● **Dataset rows**

╔══

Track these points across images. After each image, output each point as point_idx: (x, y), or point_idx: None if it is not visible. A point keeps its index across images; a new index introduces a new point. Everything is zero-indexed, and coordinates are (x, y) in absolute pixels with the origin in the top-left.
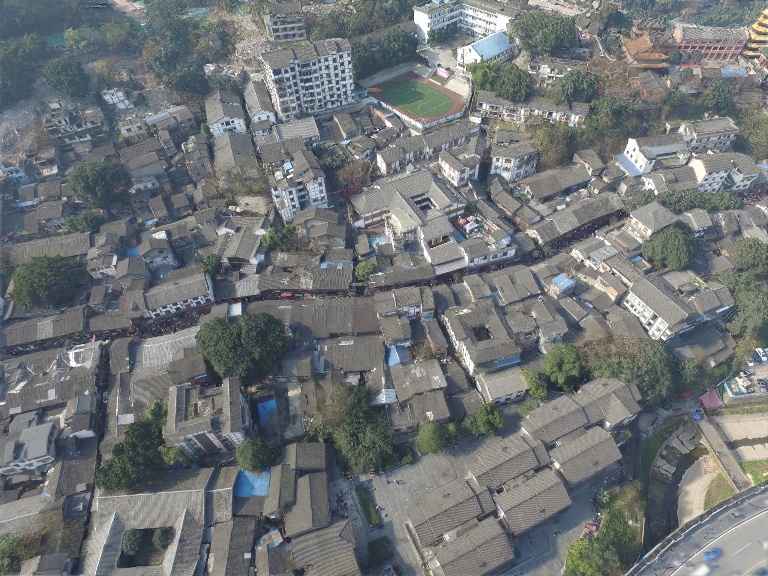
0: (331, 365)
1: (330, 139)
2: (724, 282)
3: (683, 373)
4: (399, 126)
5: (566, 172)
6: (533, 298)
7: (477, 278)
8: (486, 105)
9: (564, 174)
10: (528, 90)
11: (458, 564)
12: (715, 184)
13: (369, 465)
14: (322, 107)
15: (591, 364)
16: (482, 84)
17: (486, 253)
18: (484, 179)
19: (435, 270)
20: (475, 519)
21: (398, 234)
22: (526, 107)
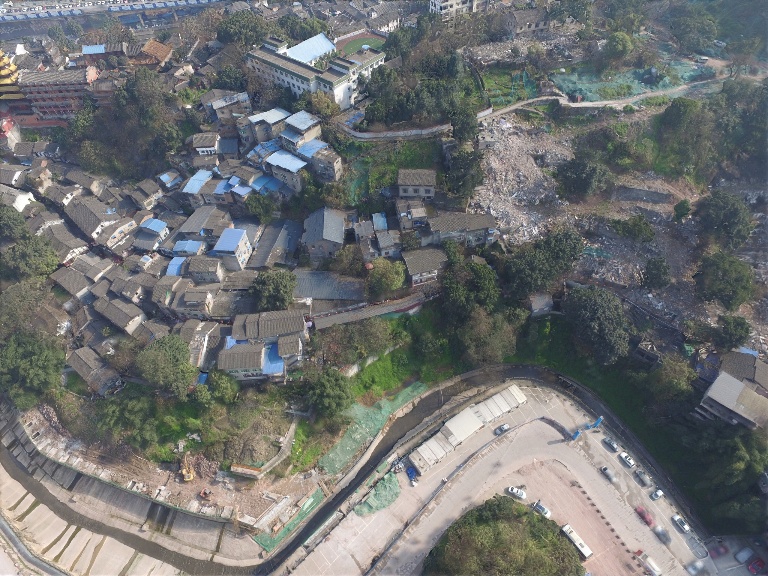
0: None
1: None
2: None
3: None
4: None
5: None
6: None
7: (338, 2)
8: None
9: None
10: None
11: None
12: None
13: None
14: None
15: None
16: None
17: None
18: None
19: None
20: None
21: None
22: None
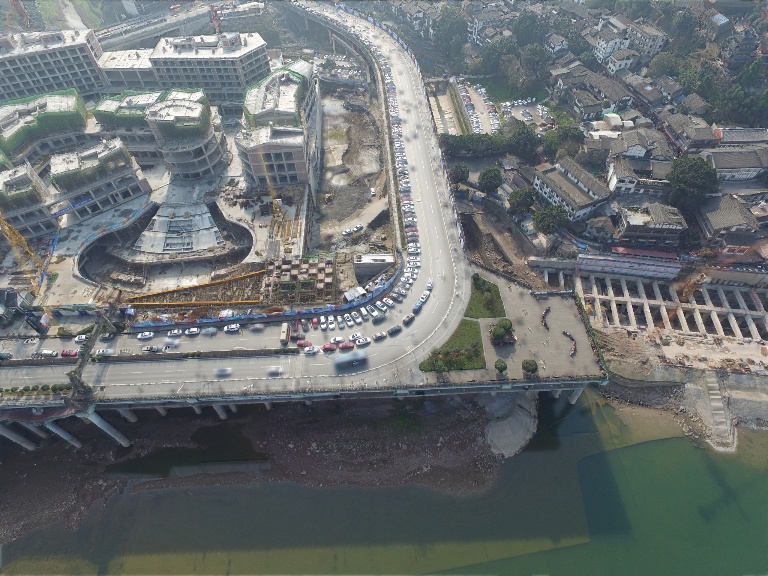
0: None
1: None
2: None
3: None
4: None
5: (583, 7)
6: (486, 6)
7: None
8: None
9: (581, 7)
10: None
11: None
12: None
13: None
14: None
15: None
16: None
17: None
18: None
19: None
20: None
21: None
22: None
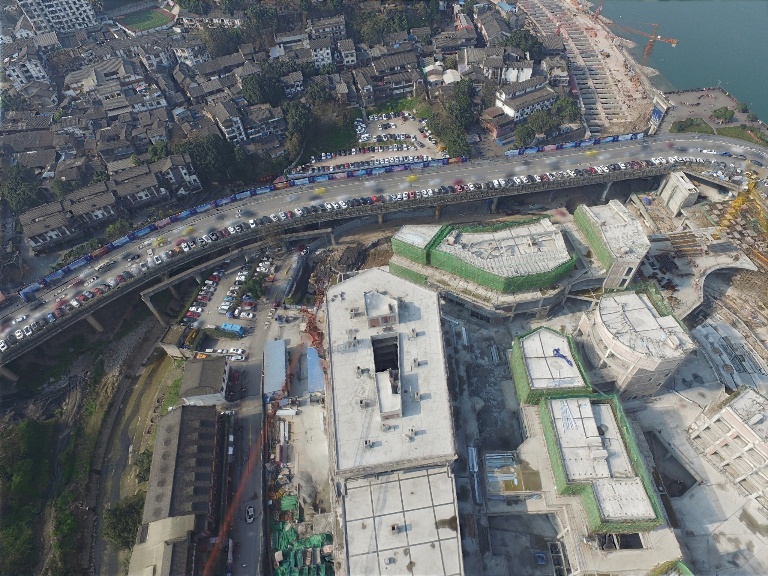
0: (21, 164)
1: (70, 47)
2: (283, 106)
3: (236, 154)
4: (122, 36)
5: (226, 57)
6: None
7: None
8: (185, 19)
9: (224, 58)
10: (203, 4)
11: (33, 226)
12: (327, 59)
13: (20, 204)
14: (71, 28)
15: (171, 148)
16: (181, 4)
17: (141, 101)
18: (173, 66)
19: (108, 114)
20: (57, 213)
21: (83, 92)
22: (207, 17)
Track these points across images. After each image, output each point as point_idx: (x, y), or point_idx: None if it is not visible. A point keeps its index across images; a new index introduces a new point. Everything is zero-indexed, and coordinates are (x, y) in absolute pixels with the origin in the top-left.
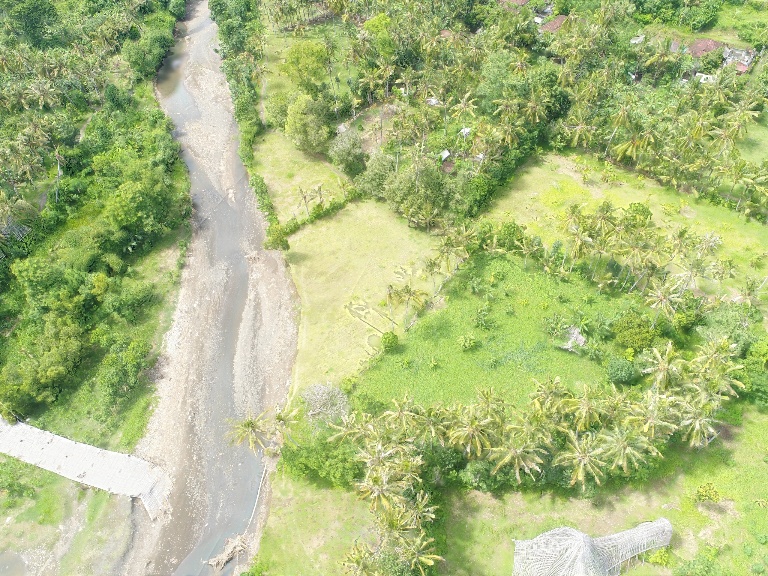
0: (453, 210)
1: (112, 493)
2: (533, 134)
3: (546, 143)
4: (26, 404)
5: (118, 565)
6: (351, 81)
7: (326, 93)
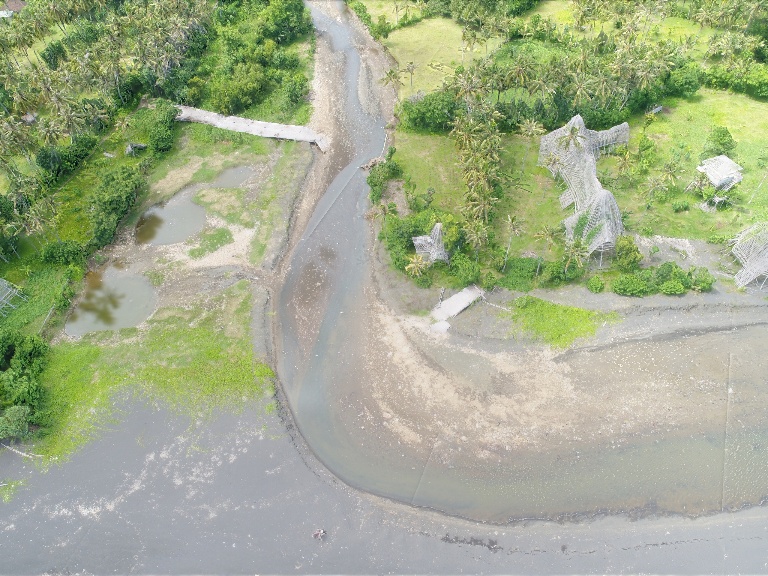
0: (498, 12)
1: (297, 141)
2: None
3: None
4: (234, 104)
5: (308, 167)
6: None
7: None
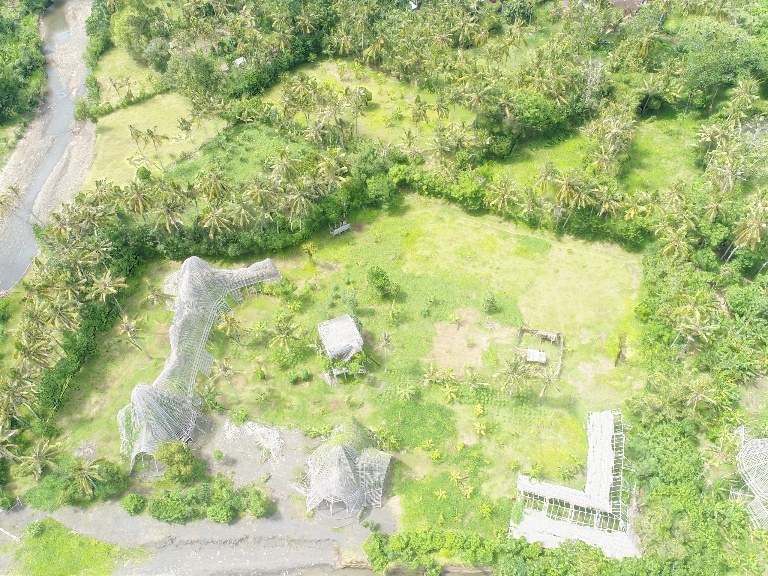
0: (221, 92)
1: None
2: (307, 43)
3: (326, 54)
4: None
5: None
6: (183, 8)
7: (161, 16)
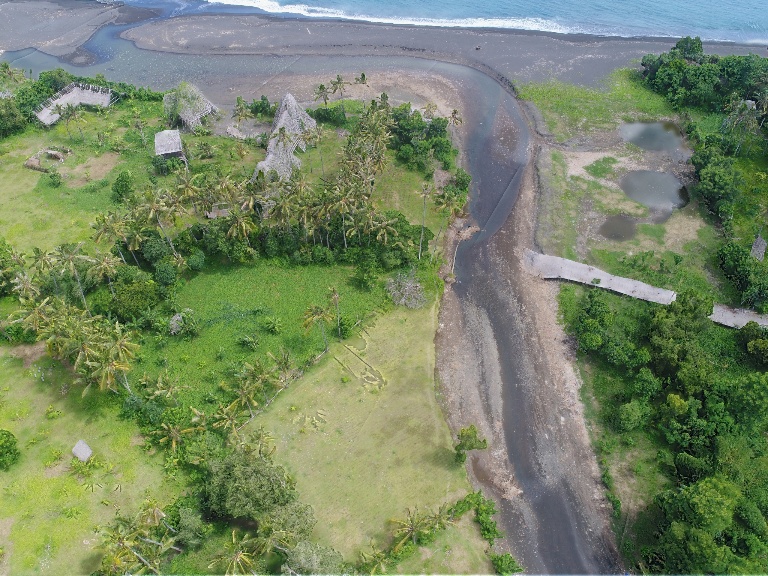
0: None
1: None
2: None
3: None
4: None
5: None
6: None
7: None
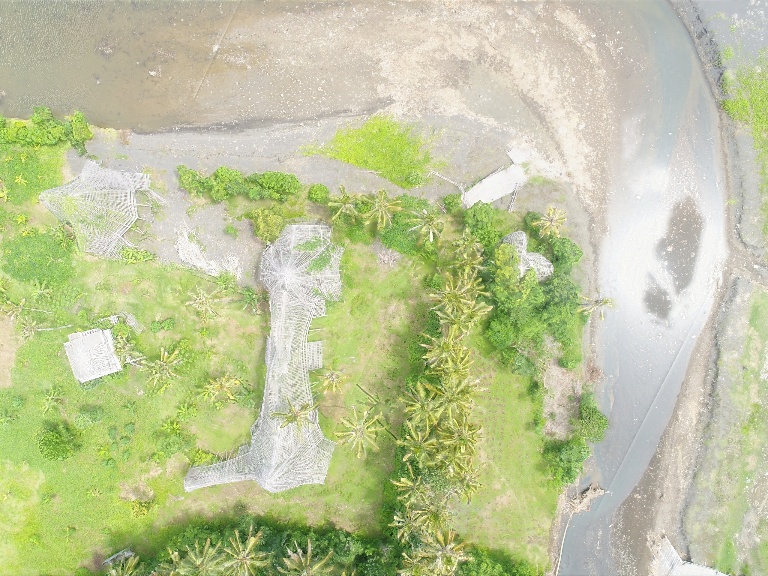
0: None
1: (713, 569)
2: None
3: None
4: None
5: (691, 498)
6: None
7: None
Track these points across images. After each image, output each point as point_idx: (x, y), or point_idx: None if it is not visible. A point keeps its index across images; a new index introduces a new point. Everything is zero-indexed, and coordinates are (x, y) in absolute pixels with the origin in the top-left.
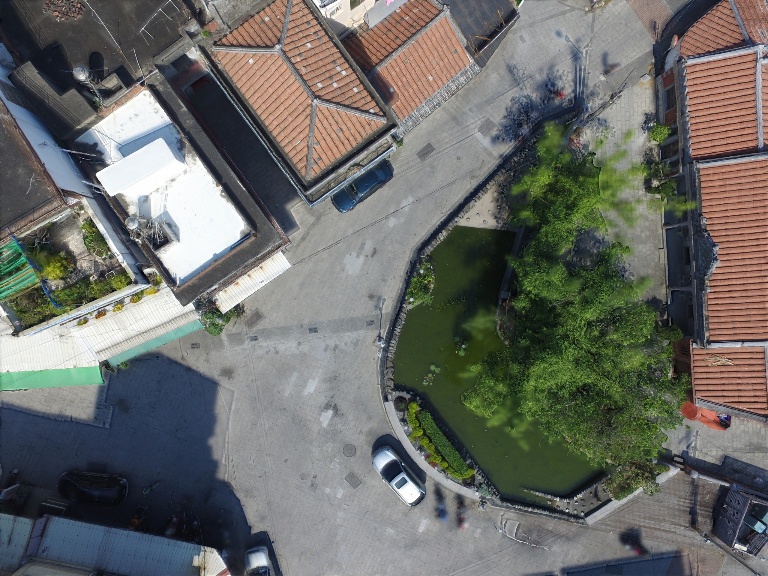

╚══

● **TASK DESCRIPTION**
Edit the lines from the first one through the line containing "0: (331, 365)", both included, so that "visible" becomes "shown" and nothing else changes. Leave the pictures out of your answer.

● **SOLUTION BELOW**
Track these points across images. After each image, output each point as point_idx: (x, y), or point_idx: None if it is not shown. A point keeps its index across images; a new index introduces a new point. Everything is zero-indexed, and coordinates are (x, y) in absolute pixels with the origin in the top-left.
0: (331, 365)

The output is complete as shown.